Photostory #450B: Fables Atlantic Isle

Photographers
John Ough
Maker
National Film Board of Canada
Release Date
August 29, 1967
Collection
CMCP fonds
Credit Line
Canadian Museum of Contemporary Photography fonds, National Gallery of Canada Library and Archives
Main Text
Over the centuries the fog-shrouded, gently curved crescent of sand 110 miles off Canada's Atlantic coast has remained mostly a maritime mystery - carefully avoided by generations of seafarers of all nations when fate was still theirs to guide. But for many of their breed it was here, on Sable Island, that the gods of good chance forsook them, to cast them up in storm and fury upon the treacherous shores. Five hundred known wrecks have been entrapped along its ever-changing, 30-odd-mile strand. Barely more than a mile wide along its visible length, the low-lying so-called "graveyard of the Atlantic" extends its smooth fingers of destruction far out under the shoal waters with deadly, gentle inflexibility.
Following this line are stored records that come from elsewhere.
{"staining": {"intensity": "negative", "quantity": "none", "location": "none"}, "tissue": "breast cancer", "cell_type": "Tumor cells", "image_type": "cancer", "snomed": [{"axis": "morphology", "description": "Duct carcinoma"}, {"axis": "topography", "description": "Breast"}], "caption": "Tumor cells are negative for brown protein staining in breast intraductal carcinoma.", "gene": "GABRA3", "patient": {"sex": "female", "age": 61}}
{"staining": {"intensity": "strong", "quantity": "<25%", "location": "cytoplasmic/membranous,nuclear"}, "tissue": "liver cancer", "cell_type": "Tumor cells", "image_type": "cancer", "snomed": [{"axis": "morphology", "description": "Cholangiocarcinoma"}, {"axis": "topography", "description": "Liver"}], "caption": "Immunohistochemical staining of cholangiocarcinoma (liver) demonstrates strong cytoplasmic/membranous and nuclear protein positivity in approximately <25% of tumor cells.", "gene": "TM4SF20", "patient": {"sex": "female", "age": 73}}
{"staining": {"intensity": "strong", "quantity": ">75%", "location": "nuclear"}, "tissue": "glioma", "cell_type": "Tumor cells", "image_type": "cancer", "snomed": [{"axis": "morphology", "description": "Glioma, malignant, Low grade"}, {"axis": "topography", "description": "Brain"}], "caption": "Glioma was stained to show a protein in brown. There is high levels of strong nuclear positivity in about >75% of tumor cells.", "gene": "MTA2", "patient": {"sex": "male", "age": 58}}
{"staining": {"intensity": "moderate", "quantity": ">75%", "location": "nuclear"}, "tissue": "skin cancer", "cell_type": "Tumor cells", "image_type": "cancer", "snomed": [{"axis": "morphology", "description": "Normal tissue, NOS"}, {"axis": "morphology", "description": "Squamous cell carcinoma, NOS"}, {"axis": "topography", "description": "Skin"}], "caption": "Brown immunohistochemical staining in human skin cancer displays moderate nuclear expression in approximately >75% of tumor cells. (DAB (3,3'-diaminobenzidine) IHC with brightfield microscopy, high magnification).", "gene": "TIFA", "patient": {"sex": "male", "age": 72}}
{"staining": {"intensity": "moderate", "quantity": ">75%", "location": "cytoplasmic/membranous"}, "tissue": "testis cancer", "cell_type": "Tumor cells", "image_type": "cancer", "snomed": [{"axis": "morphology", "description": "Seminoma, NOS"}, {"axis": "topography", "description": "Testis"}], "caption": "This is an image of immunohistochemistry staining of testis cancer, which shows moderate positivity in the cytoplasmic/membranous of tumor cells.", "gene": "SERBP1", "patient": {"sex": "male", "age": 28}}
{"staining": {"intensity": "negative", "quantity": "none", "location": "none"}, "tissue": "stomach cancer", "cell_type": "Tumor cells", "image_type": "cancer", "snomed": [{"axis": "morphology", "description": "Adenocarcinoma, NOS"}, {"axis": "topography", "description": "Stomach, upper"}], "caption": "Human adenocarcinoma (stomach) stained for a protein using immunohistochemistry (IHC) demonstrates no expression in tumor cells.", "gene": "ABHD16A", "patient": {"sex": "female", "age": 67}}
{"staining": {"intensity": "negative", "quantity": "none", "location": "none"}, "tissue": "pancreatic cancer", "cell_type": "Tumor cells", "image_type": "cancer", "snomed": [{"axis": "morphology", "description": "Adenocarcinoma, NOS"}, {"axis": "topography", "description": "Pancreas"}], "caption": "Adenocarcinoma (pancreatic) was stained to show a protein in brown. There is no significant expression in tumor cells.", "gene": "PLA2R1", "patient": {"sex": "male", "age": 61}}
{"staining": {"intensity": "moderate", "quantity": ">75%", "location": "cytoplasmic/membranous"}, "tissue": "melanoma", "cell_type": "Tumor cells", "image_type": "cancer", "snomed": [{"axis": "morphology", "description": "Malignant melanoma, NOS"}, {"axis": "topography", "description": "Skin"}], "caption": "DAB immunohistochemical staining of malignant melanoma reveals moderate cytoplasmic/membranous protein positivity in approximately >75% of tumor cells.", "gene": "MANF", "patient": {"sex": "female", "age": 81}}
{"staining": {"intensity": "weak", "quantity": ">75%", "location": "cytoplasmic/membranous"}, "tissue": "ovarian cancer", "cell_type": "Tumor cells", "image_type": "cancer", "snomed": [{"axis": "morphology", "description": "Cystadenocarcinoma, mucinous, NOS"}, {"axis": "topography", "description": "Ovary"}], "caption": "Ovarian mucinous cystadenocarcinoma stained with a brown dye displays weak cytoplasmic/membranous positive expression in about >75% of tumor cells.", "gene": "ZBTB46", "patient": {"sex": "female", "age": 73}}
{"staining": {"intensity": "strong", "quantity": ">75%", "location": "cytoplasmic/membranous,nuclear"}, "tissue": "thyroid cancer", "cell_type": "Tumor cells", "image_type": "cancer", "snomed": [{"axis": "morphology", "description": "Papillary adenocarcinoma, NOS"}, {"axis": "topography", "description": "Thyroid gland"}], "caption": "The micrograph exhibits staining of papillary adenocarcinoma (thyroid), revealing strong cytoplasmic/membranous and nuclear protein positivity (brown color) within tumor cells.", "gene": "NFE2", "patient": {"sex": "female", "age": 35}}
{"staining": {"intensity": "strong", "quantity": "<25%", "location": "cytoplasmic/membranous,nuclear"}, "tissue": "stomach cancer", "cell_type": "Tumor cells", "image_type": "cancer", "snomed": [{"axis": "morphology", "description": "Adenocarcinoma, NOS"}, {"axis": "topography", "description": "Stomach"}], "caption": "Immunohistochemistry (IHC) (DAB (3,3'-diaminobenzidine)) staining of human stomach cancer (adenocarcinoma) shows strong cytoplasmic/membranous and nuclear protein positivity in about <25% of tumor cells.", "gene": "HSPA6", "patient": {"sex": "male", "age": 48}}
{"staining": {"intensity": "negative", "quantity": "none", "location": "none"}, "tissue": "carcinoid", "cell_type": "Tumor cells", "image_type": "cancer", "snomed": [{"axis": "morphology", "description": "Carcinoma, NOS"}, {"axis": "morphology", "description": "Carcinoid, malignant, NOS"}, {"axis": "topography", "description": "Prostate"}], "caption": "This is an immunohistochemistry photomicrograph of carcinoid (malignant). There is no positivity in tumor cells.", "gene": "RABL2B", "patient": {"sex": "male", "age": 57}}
As feared today by seamen as it ever was, Sable Island has nevertheless gone hungry for fresh victims for two decades. Radar and other new electronic devices for aiding navigation through fog and foul weather have perhaps helped keep strong and watchful those gods who look kindly at men of the sea. Or perhaps the spirits of Sable have turned benign with the modern age. Few seamen would chance to test such thoughts. Fabled lessons taught in nature's unrelenting classroom are not easily forgotten.